Most foreign and second language classes provide students with exposure to a variety of topics. Beginning level texts typically jump from topic to topic (e. g. “shopping,” “ordering food,” “families”), “readers” usually include several different kinds of short articles (e. g. “nonverbal communication,” “mind, body and health,”) and short stories, and introductory courses in literature usually give the student only one short example of each author’s work. Only later, in advanced courses, does a second language student “specialize,” e. g. by taking classes in “20th century fiction,” and only the most advanced students focus on the work of a single author. The assumption behind this is that exposure to different topics, genres, and styles is beneficial.
This may be all wrong. It may be that narrow input is much more efficient for second language acquisition. It may be much better if second language acquirers specialize early rather than late. This means reading several books by one author or about a single topic of interest. (I focus here on reading, but the idea of narrow input has been applied to listening as well; see e. g. Krashen, 1996; Rodrigo and Krashen, 1996; Dupuy, 1999).
The case for narrow reading is based on the idea that the acquisition of both structure and vocabulary comes from many exposures in a comprehensible context, that is, we acquire new structures and words when we understand messages, many messages, that they encode. Narrow reading facilitates this process in several ways.
First, since each writer has favorite expressions and a distinctive style, and each topic has its own vocabulary and discourse, narrow reading provides built – in review.

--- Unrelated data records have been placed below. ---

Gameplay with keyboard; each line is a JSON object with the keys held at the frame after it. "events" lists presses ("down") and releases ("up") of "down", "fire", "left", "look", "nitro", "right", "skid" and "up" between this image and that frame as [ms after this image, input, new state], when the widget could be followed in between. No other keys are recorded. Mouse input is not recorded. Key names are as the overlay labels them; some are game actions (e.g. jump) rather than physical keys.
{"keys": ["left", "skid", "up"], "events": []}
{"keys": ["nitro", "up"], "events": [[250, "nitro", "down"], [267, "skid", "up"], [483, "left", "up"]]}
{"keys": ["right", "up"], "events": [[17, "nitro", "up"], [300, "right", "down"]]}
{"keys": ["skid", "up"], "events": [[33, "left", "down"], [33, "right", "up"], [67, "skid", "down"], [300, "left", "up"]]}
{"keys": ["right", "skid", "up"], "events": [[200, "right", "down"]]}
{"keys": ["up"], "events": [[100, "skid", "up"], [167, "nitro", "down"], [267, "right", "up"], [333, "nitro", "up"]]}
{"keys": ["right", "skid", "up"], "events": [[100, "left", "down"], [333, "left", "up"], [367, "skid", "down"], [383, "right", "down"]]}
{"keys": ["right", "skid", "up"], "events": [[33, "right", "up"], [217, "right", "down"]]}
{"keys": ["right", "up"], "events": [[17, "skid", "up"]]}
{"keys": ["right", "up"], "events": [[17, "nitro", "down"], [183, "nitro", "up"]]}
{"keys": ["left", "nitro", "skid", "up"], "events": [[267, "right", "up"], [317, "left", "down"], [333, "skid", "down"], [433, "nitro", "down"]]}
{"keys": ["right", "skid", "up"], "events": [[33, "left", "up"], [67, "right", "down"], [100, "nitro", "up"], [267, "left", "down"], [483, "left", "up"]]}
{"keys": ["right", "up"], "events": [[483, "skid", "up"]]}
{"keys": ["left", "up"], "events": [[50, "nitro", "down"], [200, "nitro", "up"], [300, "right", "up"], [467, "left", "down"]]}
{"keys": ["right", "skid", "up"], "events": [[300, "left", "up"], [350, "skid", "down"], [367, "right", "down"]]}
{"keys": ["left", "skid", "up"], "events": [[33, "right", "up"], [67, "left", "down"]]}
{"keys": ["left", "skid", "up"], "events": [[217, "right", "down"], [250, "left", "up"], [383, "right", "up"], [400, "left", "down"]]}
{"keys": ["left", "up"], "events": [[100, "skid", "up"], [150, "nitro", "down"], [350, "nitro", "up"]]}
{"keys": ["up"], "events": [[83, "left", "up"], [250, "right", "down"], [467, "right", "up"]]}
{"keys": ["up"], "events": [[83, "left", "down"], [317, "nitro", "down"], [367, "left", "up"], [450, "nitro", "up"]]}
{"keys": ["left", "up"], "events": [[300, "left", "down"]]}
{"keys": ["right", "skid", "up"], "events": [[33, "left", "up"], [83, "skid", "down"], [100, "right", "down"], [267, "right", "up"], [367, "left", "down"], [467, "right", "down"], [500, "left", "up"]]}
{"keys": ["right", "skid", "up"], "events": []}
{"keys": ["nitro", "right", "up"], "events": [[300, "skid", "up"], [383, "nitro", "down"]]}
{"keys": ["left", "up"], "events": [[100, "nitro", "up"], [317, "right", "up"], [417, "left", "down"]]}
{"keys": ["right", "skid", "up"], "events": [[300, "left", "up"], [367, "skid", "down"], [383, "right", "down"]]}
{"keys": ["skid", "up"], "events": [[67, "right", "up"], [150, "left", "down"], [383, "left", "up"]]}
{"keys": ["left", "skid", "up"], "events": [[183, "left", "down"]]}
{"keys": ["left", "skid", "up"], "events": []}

Second, background knowledge is a tremendous facilitator of comprehension. An acquirer of English reading a John Grisham novel who understands the legal system in the U. S.
will understand the book much better than someone unfamiliar with courts and legal procedures in the U. S. The reader with better background will also acquire more English from the novel, because it is more comprehensible. Narrow readers gain more contextual knowledge as they read narrowly: The more one reads in one area, the more one learns about the area, and the easier one finds subsequent reading in the area (and the more one acquires of the language). Reading one John Grisham novel will make subsequent John Grisham novels more comprehensible.
An example of this can be termed “the first few pages” effect (pointed out to me by Mari Wesche; see also Yang, 2001). Intermediate foreign language students, reading a novel in the foreign language, often report that they find the first few pages of a new author’s work tough going. After this initial difficulty, the rest of the book goes much easier. This is due to the fact that the context, the story, was new, and, in addition, the reader had not adjusted to the author’s style. Providing only short and varied selections never allows language acquirers to get beyond this stage. Instead, it forces them to move from frustration to frustration.
It may be argued that narrow reading produces only the ability to read in one area. This is not true. Deep reading in any topic will provide exposure to a tremendous amount of syntax and vocabulary that is used in other topics. Any technical field, for example, will use “subtechnical” vocabulary, words such as “function,” “inference,” “isolate,” “relation,” etc. (Cowan, 1974).